The police union warned of lawlessness. The mayor said a busted budget left him no choice.
On Monday, pink slips for 125 cops took effect in Paterson, N.J. It’s not clear if the cuts affected response times for the short-handed force, but NBC New York took to the streets with a police scanner to shadow officers as they grappled with reduced manpower in the neighborhoods of New Jersey’s third-largest city.
A police dispatcher sent officers to 245 East 21st St. to respond to a burglary at about 7 p.m. Monday. The first officer arrived at the residence within 15 minutes of being dispatched, but the victim said she made the initial 911 call six hours earlier – at 1p.m.
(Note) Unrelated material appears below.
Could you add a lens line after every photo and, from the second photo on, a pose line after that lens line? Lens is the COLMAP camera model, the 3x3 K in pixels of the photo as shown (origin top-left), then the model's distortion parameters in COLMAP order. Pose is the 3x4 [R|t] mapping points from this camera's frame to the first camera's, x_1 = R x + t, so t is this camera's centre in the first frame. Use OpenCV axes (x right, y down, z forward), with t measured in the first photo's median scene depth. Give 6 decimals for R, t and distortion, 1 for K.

Ann Vandermeulen lives two doors down from the burglarized house. She says her home was robbed last year and response time was almost immediate.
“They were here in like 10 minutes. Like 10 cars,” Vandermeulen said.
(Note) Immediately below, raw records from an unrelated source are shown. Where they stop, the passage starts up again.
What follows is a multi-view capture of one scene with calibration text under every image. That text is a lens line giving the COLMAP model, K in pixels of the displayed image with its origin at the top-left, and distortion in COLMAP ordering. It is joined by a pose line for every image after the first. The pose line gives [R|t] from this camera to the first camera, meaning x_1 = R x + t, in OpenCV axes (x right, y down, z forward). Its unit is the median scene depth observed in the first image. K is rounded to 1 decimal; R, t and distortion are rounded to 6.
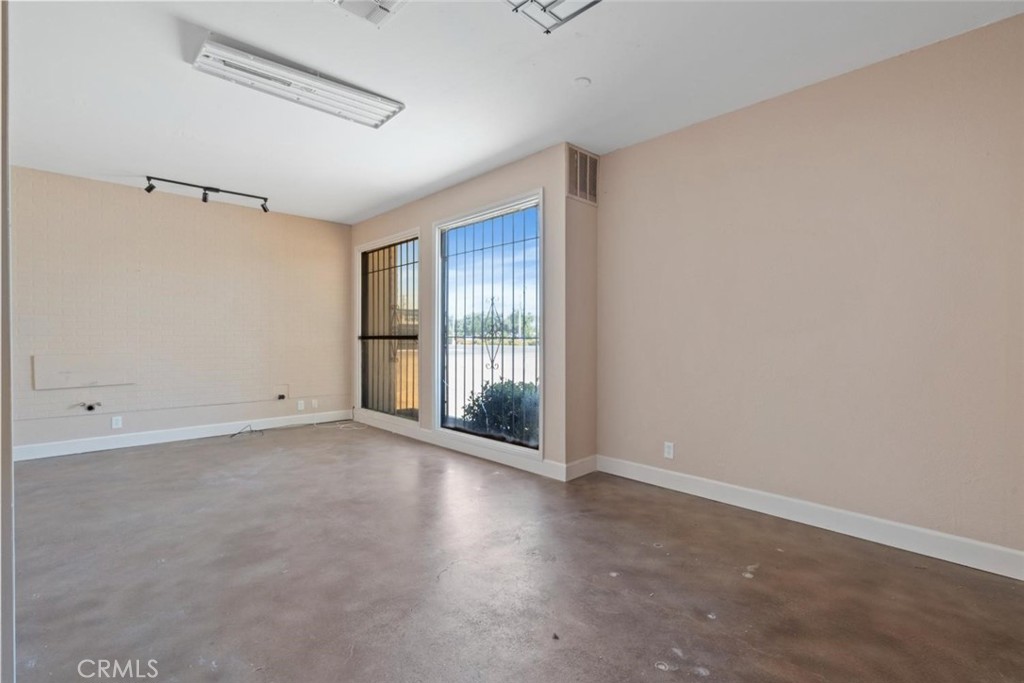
lens RADIAL K [[467.7, 0, 509.5], [0, 467.7, 346.5], [0, 0, 1]] dist [-0.002367, 0.000770]
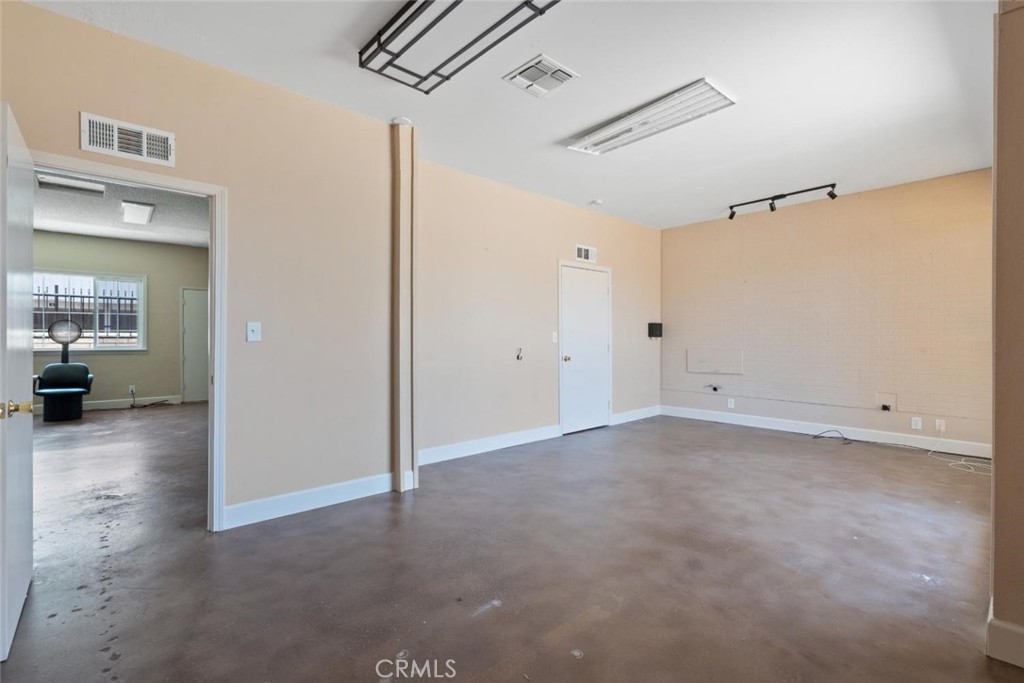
lens RADIAL K [[467.7, 0, 502.4], [0, 467.7, 343.9], [0, 0, 1]] dist [-0.002367, 0.000770]
pose [[-0.047962, 0.012326, -0.998773, 0.490507], [-0.017701, 0.999756, 0.013188, -0.006038], [0.998692, 0.018311, -0.047733, 0.462200]]
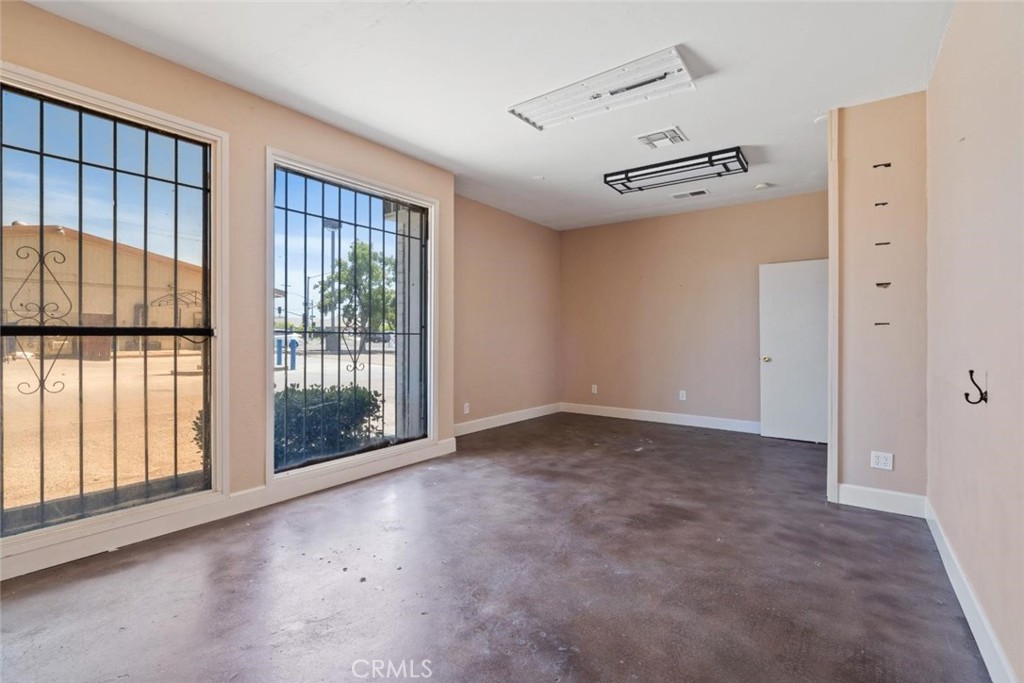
lens RADIAL K [[467.7, 0, 513.6], [0, 467.7, 336.0], [0, 0, 1]] dist [-0.002367, 0.000770]
pose [[-0.181876, -0.004733, 0.983310, -0.927462], [0.013684, 0.999879, 0.007344, -0.016283], [-0.983226, 0.014791, -0.181789, 0.894816]]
Managers of the police force have tried to minimize the effect of the layoffs by pulling officers from specialized units into service on the streets.
Commanders have declined to give specifics, for fear they might tip off criminals, but there have been reports that anti-narcotics units and members of some veteran detective squads may be called into service on regular patrols.
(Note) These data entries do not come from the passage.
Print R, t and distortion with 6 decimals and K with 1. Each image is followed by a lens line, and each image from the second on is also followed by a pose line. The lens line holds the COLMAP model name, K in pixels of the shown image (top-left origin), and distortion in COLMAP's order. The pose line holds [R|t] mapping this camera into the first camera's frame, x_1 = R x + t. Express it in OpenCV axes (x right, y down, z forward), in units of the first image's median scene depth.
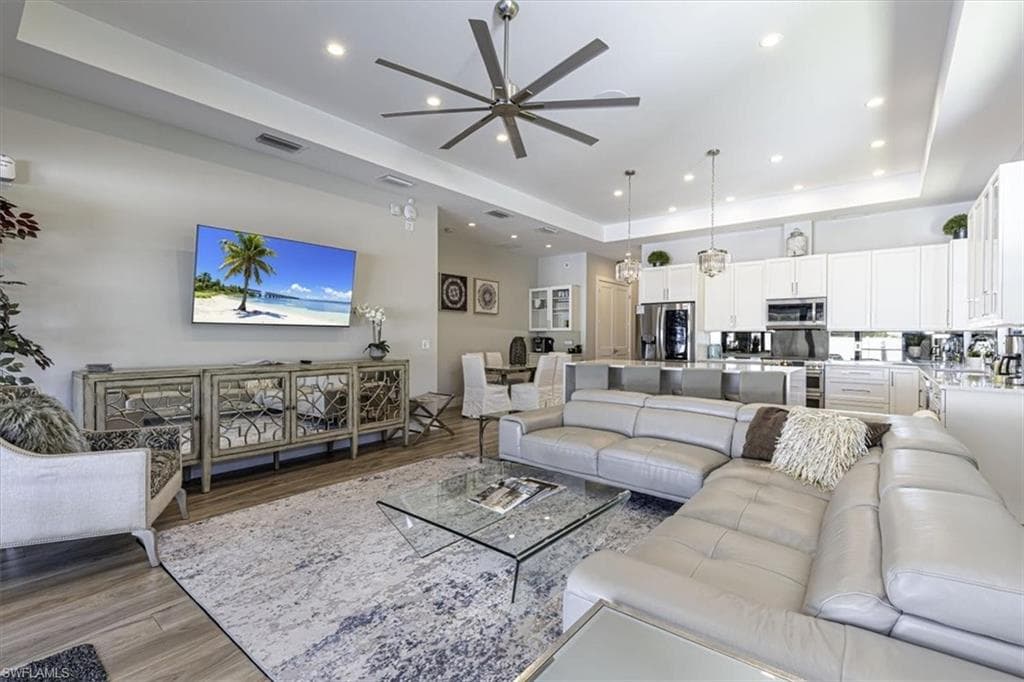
lens RADIAL K [[459.3, 0, 517.7], [0, 459.3, 339.2], [0, 0, 1]] dist [0.012320, -0.000861]
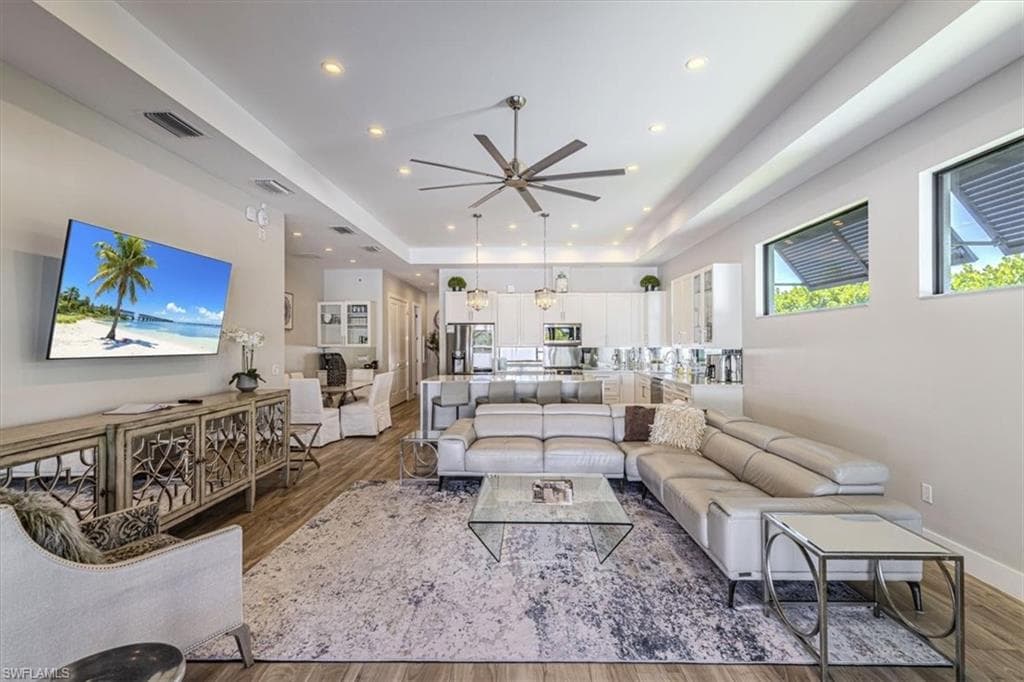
lens RADIAL K [[459.3, 0, 519.5], [0, 459.3, 341.6], [0, 0, 1]] dist [0.012320, -0.000861]
pose [[0.787770, -0.004071, 0.615957, -0.496785], [0.009214, 0.999944, -0.005175, -0.044609], [-0.615901, 0.009752, 0.787763, 0.022506]]
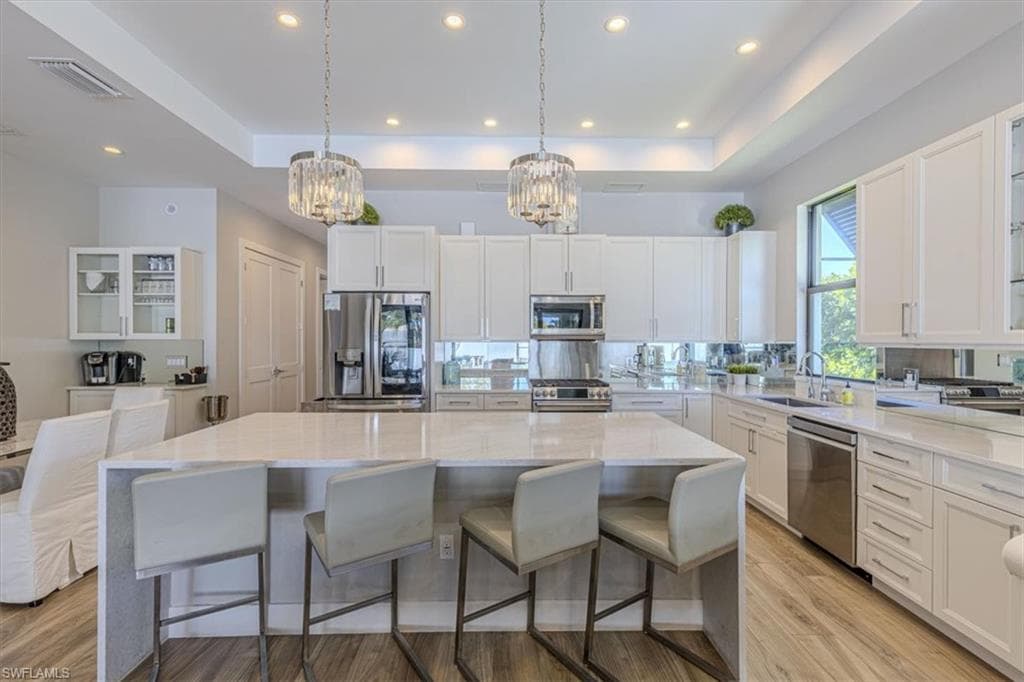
lens RADIAL K [[420.2, 0, 496.8], [0, 420.2, 340.1], [0, 0, 1]] dist [-0.002107, -0.000045]
pose [[0.766014, -0.008922, 0.642762, 0.177544], [0.003763, 0.999949, 0.009395, -0.042186], [-0.642813, -0.004778, 0.766008, 0.886076]]
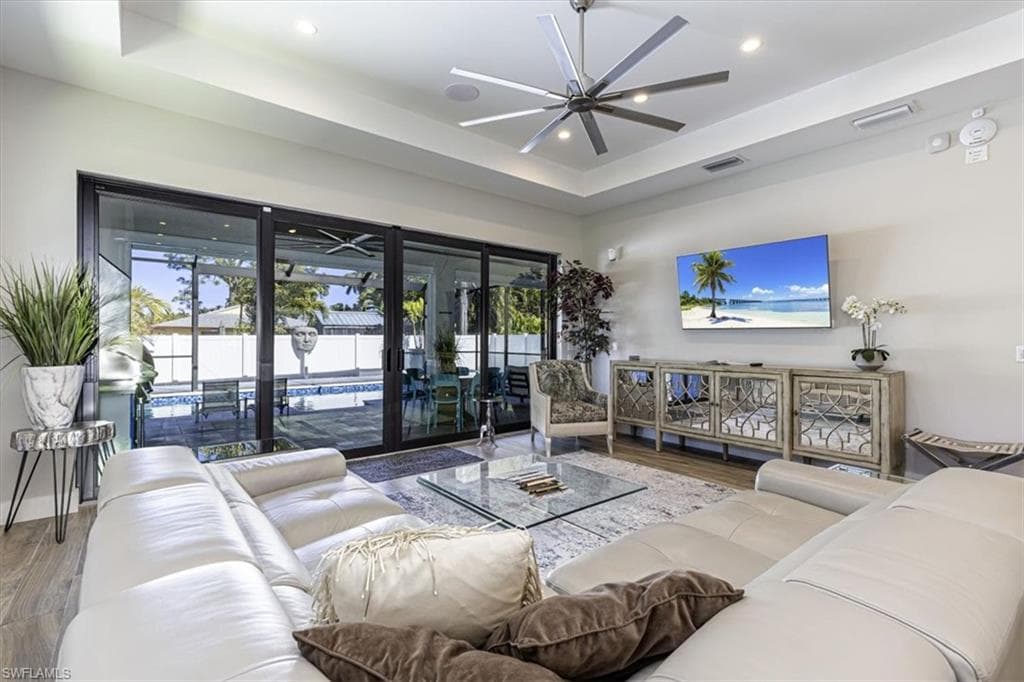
lens RADIAL K [[459.3, 0, 518.9], [0, 459.3, 340.5], [0, 0, 1]] dist [0.012320, -0.000861]
pose [[-0.197054, 0.004295, -0.980383, 0.611349], [-0.005065, 0.999973, 0.005398, -0.005980], [0.980380, 0.006029, -0.197027, 0.683886]]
Later Monday evening, a police dispatcher summoned officers to a home on Belmont Avenue regarding an assault.
By the time NBC New York arrived to the scene, police had come and gone. The woman who answered the door said she had recently gotten into a fight with her boyfriend’s ex-girlfriend and officers were just dropping off some documents related to possible charges.
Even the mundane police work continues despite the layoffs.
A dispatcher alerted several units at about 8 p.m. that someone was making violent threats on North 3rd Street.
When NBC New York arrived, patrol partners were on top of the call. It appeared someone threw a television set onto the street in a fit of anger.
They took a police report and pulled off to the next call of the night.